In characteristic Musk style, he even sold a limited edition run of novelty flamethrowers meant to commemorate the short sellers getting torched.
It was a fairly audacious claim and it took almost two years to materialize, but the pain for short sellers of Tesla over the past few months has been very significant.
It's been quite a "short burn" even in the context of the previous largest short burn ever – the 2008 squeeze in shares of Volkswagen when it was revealed that rival automaker Porsche had acquired a controlling interest in more Volkswagen shares than the number available to borrow and the shorts scrambled to cover, running the share price up more than 500% almost instantly.
As we decide whether the recent price action in Tesla share is a bigger “short burn” it probably makes sense to point out that the rapid appreciation in VW shares was really an anomaly of market mechanics, while the Tesla rally is more the result of a huge amount of investor dollars pouring into the stock.
Even more remarkable is that short interest doesn’t seem to be significantly declining. In fact, even as some of the initial Tesla bears cover their losses, new shorts continue to sell the stock short, betting that the recent runup is unsustainable.
Short interest remains at record levels, even as Tesla shares soared through the $400 level and then right through $500 as well. As of Wednesday morning, those shares had hit a new intraday high of almost $600 and short sellers had suffered several single days in which their losses exceeded a billion dollars.
Short interest data is calculated only twice a month, but the best estimates suggest that there is now more than $14 billion committed to shorting Tesla – making it the most heavily shorted stock in the world, passing Apple, a company with almost 14 times higher market capitalization.
In a cruel twist of fate for short sellers, each new rally in Tesla shares raises the notional amount of short interest.
Is Tesla Worth $600 (or $6,000) per Share?
Less than two years ago, many analysts were speculating that Tesla’s enormous rate of cash burn would require a high-interest debt offering, a dilutive equity sale or both. The most pessimistic observers predicted that the company could end up being worth nearly zero in a fire-sale scenario.

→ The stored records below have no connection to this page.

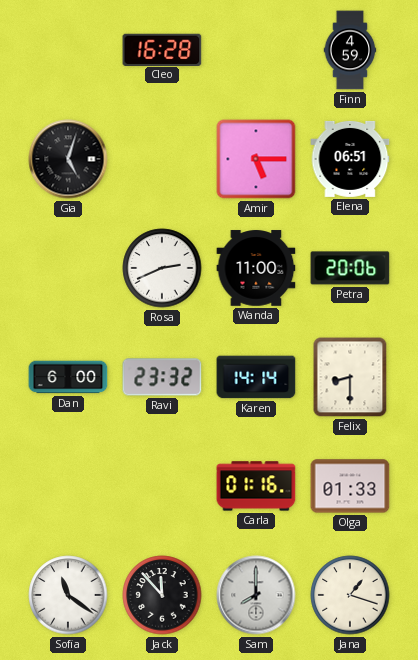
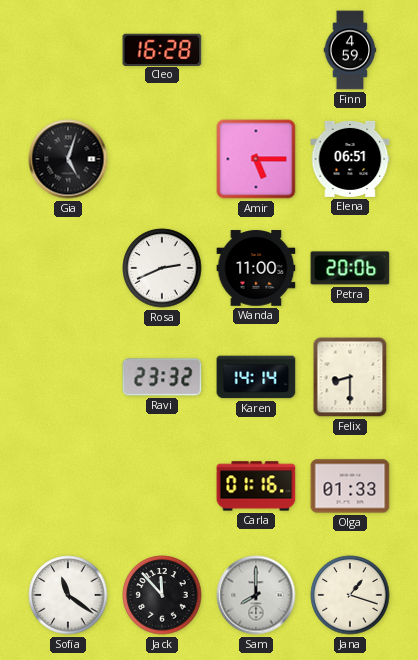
Dan: 6:00 -> none
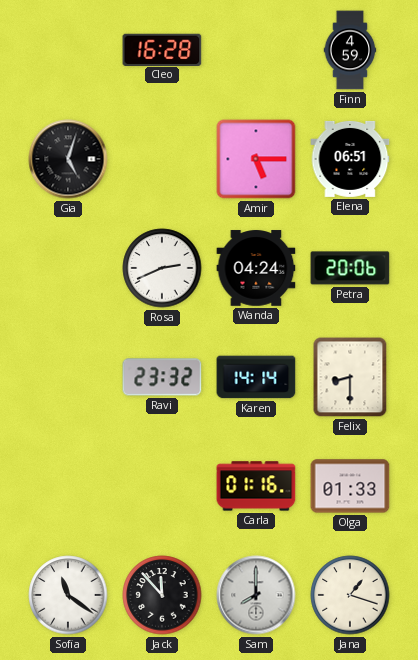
Wanda: 11:00 -> 04:24
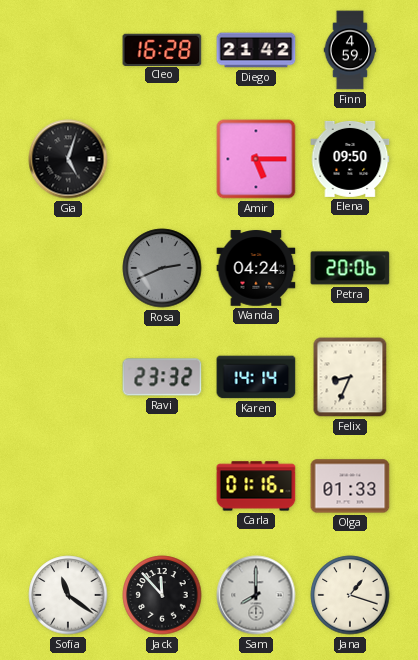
Diego: none -> 21:42
Elena: 06:51 -> 09:50
Rosa dial: white -> grey
Felix: 8:30 -> 8:34
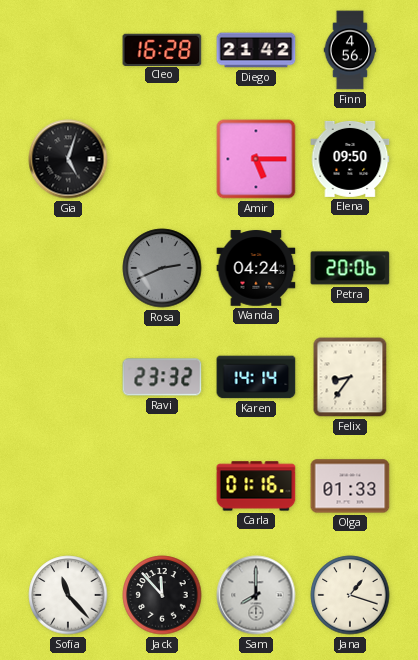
Finn: 4:59 -> 4:56
Felix: 8:34 -> 8:36
Sofia: 11:21 -> 11:23
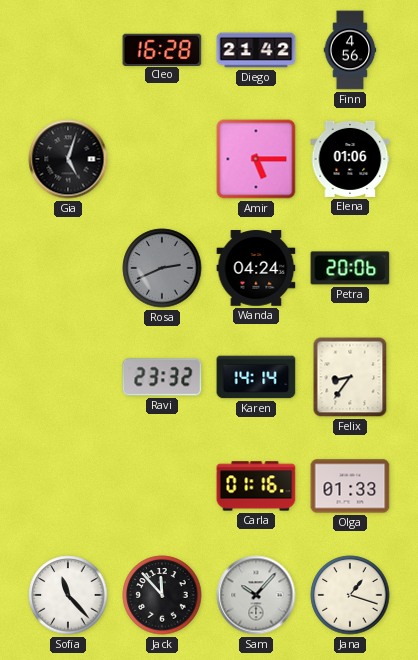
Elena: 09:50 -> 01:06
Sam: 8:00 -> 10:07
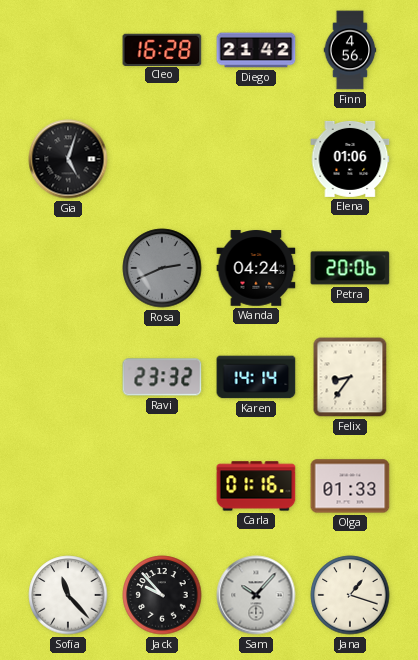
Amir: 5:15 -> none
Jack: 11:53 -> 9:53
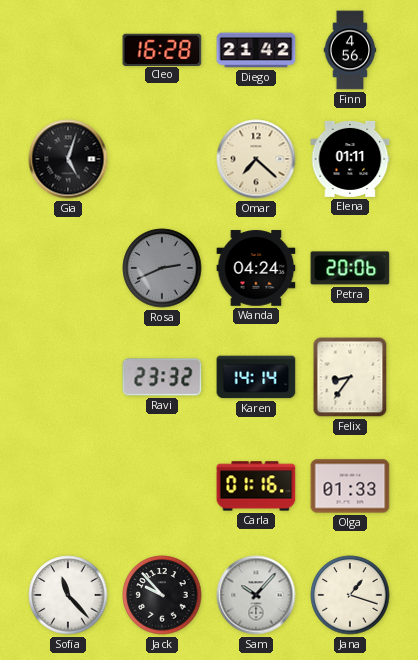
Omar: none -> 7:22
Elena: 01:06 -> 01:11
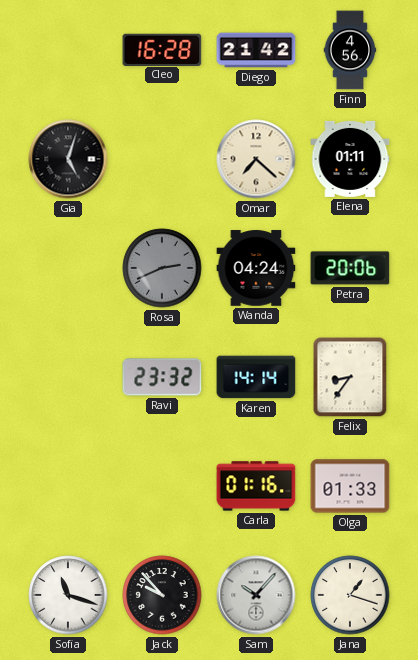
Sofia: 11:23 -> 11:18
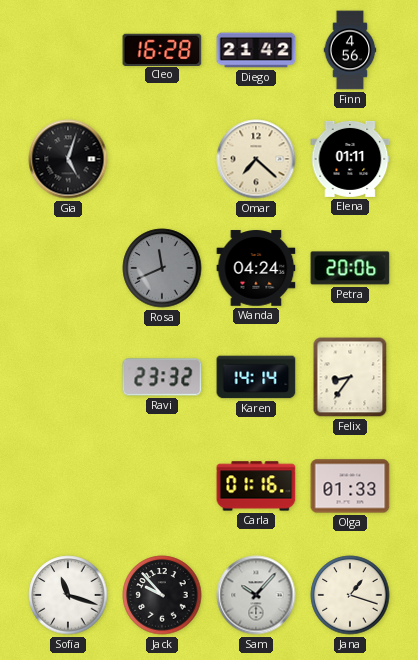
Rosa: 2:41 -> 11:41
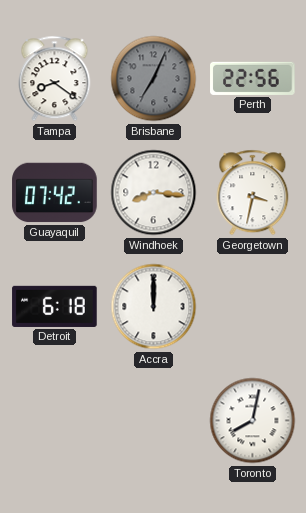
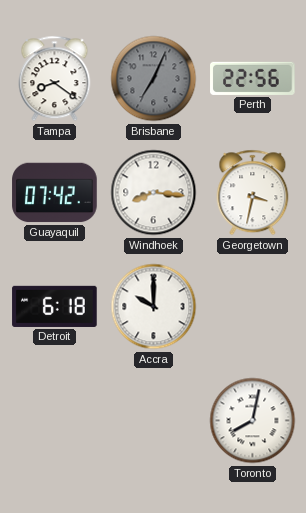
Accra: 12:00 -> 10:00
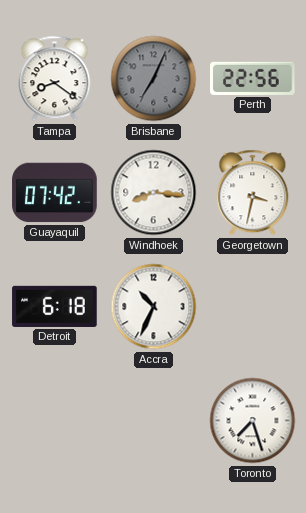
Accra: 10:00 -> 10:34
Toronto: 8:02 -> 7:27
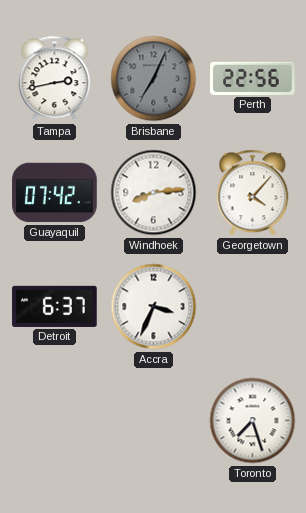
Tampa: 8:21 -> 2:43
Windhoek: 8:16 -> 8:14
Georgetown: 3:32 -> 4:07
Detroit: 6:18 -> 6:37
Accra: 10:34 -> 3:34
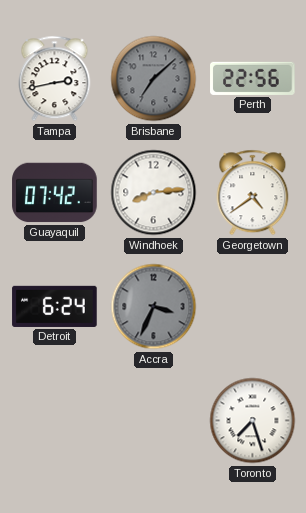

As Tesla has proved that they are not only capable of producing positive cash flow and net profitability selling it’s innovative electric automobiles, and also that it’s on the brink of dramatically expanding manufacturing and sales in Europe and Asia, price targets have been rising rapidly – including one plausible case for the shares potentially being worth $6,000 within the next decade.
A huge lead in both EV and battery technology has the bulls convinced that Tesla could be the next Apple – selling cars around the globe the same way the Cupertino tech giant sells iPhones.
(Editor note: I’ve been a huge Tesla fan for years. It’s a great company with innovative products and an incredible story – sell a stylish and popular product that also helps to significantly reduce carbon emissions. Even I’m left scratching my head a bit at the rapid trajectory of the current rally.)
It’s the classic growth-stock conundrum. Investors are willing to pay high prices for stocks that have the potential to dramatically grow revenues and earnings over the next few years. At some point however, either the earnings have to come up or the share price has to come down to create a more reasonable price to earnings ratio. It’s just simple arithmetic.
Currently, Tesla trades at 86 times forward 12 month earnings estimates. For comparison purposes, Ford, General Motors and Fiat Chrysler all trade at a single digit multiple. That means Tesla would have to increase net earnings tenfold at the current stock price to have a typical automaker P/E multiple.
Is that possible? Of course. Prospective investors should understand however that Tesla shares are currently priced for something pretty close to perfection.